Is the Sunshine Act a source of positive energy when it comes to the development of new therapies? That depends on your perspective.

Some say it’s brought necessary transparency to clinical trial arrangements that might otherwise fall into ethical gray areas. Others say it requires quantitative information that could be misleading, or even damage reputations within the medical industry, if taken out of context.

One analysis showed industry spending on U.S.-based clinical research dropped 32 percent between 2013 and 2014, while another 2014 study pointed to decreased physician participation in such trials nationwide. The top reasons physicians cited were lack of time and resources, overly complicated logistics and poor information regarding how to start. But some industry leaders say the Sunshine Act has also discouraged such participation — thereby slowing progress in pharma innovation — because it can make doctors appear to be profiting overmuch from testing that’s supposed to help their patients and humanity as a whole.  

“I understand it is important to have transparency, and we do need to disclose pharma payments to physicians, especially when it comes to marketing and sales,” comments Dan Sfera, CEO of Global Clinical Trials LLC. “However … (the Sunshine Act can) grossly exaggerate and mislead the public on how much the physician actually profits from his involvement in the trial.” In one example, he said, PIs of clinical trials are reported as recipients of all gross funds paid to a trial site, when in fact they only profit after paying out the often-substantial trial expenses.
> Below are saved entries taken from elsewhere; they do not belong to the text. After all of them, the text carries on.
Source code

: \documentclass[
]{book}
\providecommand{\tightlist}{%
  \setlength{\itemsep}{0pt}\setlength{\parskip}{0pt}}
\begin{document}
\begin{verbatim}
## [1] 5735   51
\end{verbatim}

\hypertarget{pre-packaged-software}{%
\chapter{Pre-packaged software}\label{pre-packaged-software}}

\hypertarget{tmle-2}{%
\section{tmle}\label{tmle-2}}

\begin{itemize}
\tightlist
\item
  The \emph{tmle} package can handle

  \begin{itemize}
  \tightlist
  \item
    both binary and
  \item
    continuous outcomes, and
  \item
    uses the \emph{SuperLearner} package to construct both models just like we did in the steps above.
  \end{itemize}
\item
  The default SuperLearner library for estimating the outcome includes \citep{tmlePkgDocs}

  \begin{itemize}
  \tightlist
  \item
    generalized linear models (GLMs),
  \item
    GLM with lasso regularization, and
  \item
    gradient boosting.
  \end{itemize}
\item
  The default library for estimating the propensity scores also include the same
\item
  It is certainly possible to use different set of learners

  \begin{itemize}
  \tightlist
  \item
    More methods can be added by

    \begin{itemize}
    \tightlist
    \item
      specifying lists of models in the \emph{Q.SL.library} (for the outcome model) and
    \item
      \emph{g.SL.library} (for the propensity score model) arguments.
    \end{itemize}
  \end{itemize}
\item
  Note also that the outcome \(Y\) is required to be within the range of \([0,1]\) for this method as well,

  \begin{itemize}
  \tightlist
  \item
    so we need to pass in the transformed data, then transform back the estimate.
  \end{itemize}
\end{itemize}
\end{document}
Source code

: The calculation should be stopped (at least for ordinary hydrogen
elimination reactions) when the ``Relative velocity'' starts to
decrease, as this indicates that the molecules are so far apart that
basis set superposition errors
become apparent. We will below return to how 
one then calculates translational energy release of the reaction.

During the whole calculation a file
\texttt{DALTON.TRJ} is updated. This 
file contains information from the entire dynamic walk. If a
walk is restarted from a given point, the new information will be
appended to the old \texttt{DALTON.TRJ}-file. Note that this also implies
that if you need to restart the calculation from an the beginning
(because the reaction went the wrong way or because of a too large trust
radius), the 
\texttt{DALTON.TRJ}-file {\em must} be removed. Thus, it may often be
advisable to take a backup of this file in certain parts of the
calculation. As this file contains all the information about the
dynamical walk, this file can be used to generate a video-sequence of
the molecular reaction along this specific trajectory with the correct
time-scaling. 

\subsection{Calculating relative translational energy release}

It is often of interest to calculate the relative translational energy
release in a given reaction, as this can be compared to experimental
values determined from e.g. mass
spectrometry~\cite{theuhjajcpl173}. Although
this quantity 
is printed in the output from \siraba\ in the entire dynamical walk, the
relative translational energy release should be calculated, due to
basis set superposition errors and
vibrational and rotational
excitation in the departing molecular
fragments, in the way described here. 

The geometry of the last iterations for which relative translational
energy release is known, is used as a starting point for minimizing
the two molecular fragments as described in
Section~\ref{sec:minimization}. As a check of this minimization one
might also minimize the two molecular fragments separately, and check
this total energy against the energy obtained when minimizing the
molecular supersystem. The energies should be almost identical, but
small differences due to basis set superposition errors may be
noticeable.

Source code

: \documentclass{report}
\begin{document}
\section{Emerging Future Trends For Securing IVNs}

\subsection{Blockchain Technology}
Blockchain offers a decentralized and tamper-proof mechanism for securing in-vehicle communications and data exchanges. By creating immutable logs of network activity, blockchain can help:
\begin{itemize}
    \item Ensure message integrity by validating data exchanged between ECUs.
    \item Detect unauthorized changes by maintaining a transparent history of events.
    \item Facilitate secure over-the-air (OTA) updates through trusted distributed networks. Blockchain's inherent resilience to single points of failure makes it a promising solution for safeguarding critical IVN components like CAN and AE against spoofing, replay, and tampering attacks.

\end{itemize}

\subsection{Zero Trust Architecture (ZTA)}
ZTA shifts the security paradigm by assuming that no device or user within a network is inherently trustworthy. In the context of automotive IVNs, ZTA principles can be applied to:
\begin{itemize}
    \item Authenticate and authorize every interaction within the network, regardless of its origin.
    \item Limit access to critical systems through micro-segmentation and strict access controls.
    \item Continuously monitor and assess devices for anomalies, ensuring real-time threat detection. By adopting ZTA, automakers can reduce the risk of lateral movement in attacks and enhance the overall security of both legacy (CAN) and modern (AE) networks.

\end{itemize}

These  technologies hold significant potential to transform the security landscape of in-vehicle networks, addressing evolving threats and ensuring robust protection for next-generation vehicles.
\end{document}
Congress started Sunshine Act reporting as part of the Affordable Care Act in 2014, specifically intending to bring to light financial relationships between doctors and manufacturers of drugs and medical devices. The goal was to facilitate better patient decisions and deter any inappropriate financial relationships that might lead to increased healthcare costs. Generally speaking, makers of pharmaceuticals, biologics and medical devices must reveal any payments or transfers of value to physicians and teaching hospitals, with any underlying ownership fully revealed. Failure to comply with the 35-page document (which adds 251 pages of commentary) could result in fines of up to $1.15 million.

Those kinds of safeguards help protect the integrity of physician/vendor relationships. However, an unfortunate side effect seems to be that research physicians are failing to step up to the plate to oversee clinical trials out of concerns that the money they earn might be construed as insufficiently altruistic.

As Editor Ed Miseta puts it on clinicalleader.com, “Paying doctors to favor your medicine over another might be undesirable. Paying them for their efforts to assist with the facilitation of research studies is a different situation altogether.”   

So far there seem to be few answers to the conundrum, though multiple physicians and researchers have stated objections. Sfera, for example, calls for more clarity on exactly how physicians are profiting from trials.

Other sources, like Medical Economic Online, simply advise physicians to be hyper-aware when accepting anything of value from vendors, such as speaking fees, consultation fees, lodging or meals. “Be fully informed about how such acceptance will be disclosed, and how it could be perceived by patients, employers and potential purchasers of your practice,” advises lawyer Julie E. Treumann.

Technology firms are trying to address the problem through tools that closely track such exchanges. A CMS called the Physicians Professional Network allows manufacturers to share their version of financial data with physicians, who confirm or challenge it before it’s reported to the government. The tool advises on reporting requirements and industry updates regarding disclosure, aggregating data from state, federal and industry databases and offering contacts if help is needed rectifying discrepancies. A software called MediSpend offers similar functions and is able to track and confirm payments and gifts across thousands of physicians, while Greenphire’s eClinicalGPS can track exchanges across the course of multiple clinical trials.

As the medical community continually adjusts to Sunshine Act requirements, some predict the conflicts will simply resolve themselves.

"In the first few years there's going to be a lot of pain as changes in behavior begin to take shape," says Michaeline Daboul in Becker’s Hospital Review. “Once the ecosystem starts to take shape, hospitals will better manage conflicts of interest, and (the industry) will operate in good standing with ethics and compliance."